Lot Essay
La plage de Trouville is one of the finest of Eugène Boudin’s famed scenes of Trouville, the elegant seaside resort on the Normandy coast which he depicted throughout his career. One of the first artists to paint en plein air, Boudin, whom Claude Monet hailed as his ‘Master’, was one of the most important precursors of Impressionism. Shunning his studio, he devoted himself to the depiction of the natural world, or in his words, to ‘the simple beauties of nature,’ capturing the changing atmospheric conditions and light effects of the northern coastline of France.
As the present work masterfully shows, Boudin was ahead of his time in terms both of his subject matter and his artistic handling. He sought to capture the transient effects of atmosphere, seeking, for example, to render the momentary shadow of a passing cloud, or to show the effect of the coastal breeze blowing through his scene. As clouds scud across the midday sky, in the present work, the tricolore flags that line the beach are shown rippling in the wind, white crests form upon the breaking waves, while a promenading woman’s dress, sash and hat are captured in flux, ruffled by the offshore breeze. Boudin’s evident desire to portray the landscape not as a hermetic, static, classically-composed vista, but instead to depict it as a snapshot of everyday reality would form the central tenet of Impressionism, which came to prominence in the early 1870s.
In addition, Boudin was also captivated by the influx of wealthy, well-dressed bourgeoisie who holidayed in Trouville, Deauville, and other fashionable resorts along the coast. Instead of depicting the rural landscape, he turned his brush to these new visitors as they paraded in their finery along the board walk and beaches. Dogs, children, couples, even a rider mounted on a horse, fill the expansive composition of the present work, each rendered with a distinct individuality. As such, Boudin’s art aptly portrays this aspect of contemporary life in nineteenth-century France. The frieze-like arrangement of figures is visually contrasted by the buildings that line the coast. While he frequently portrayed groups of people isolated upon the beach, the present work is rare in providing a backdrop to the scenes that played out there. This newly developed part of Trouville was known as the quartier des bains, and featured distinctive buildings such as the hexagonal tower, as well as the Hôtel de la Mer and the casino.
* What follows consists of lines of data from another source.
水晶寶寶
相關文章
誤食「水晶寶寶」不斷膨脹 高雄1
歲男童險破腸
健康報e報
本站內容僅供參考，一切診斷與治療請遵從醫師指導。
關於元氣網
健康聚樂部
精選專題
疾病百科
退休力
Boudin closely cropped this bank of buildings; they intersect the composition with a dynamism that was radical for the time.
Born to a sea captain in Honfleur, before later moving to Le Havre, Boudin knew this coastal area well. It has been suggested that it was the marine painter, Eugène Isabey who, in 1863, first encouraged Boudin to take the novel trend of Parisian holidaymakers in the fashionable port town of Trouville as the subject of his work. Most likely spurred on by his friend, the poet, Charles Baudelaire, and his fervent belief in the need for artists to take modern life as their subject, Boudin broke with convention by depicting, with detached observation, contemporary life in his pictures. In 1868 he wrote, ‘[I have been congratulated] for daring to include the things and people of our own time in my pictures…don’t these bourgeois, who stroll on the jetty towards the sunset, have the right to be fixed on canvas, to be brought into the light’ (quoted in V. Hamilton, Boudin at Trouville, exh. cat., Glasgow Museums, 1992, p. 20).
Combining his love and innate knowledge of the coast with a sharp and perceptive gaze upon those that populated it, Boudin conceived a new type of landscape painting, one that was inherently rooted in contemporary life. It was this innovative approach both to the style and subject of the landscape that proved so influential and inspiring to the young Monet, as well as to the subsequent generation of Impressionist painters. ‘Do as I did – learn to draw well and admire the sea, the light, the blue sky’, Monet later remembered Boudin telling him, adding, ‘I owe everything to Boudin and am grateful to him for my success’ (quoted in ibid., p. 44).
Monet’s own views of Trouville from the 1870s demonstrate the clear inspiration he derived from Boudin. Monet and his young family travelled to the coast in the summer of 1870, during which he painted a number of works that depict similar subjects and vistas to Boudin’s work. Monet’s La Plage à Trouville (Wadsworth Atheneum Museum of Art, Hartford), shares a comparable composition to the present work, featuring the same stretch of buildings, including the recognisable tower. Likewise, Monet’s handling shares the essential elements of Boudin’s own style, his direct and instinctive brushstrokes filling the composition with the atmosphere of this breezy, sunny day.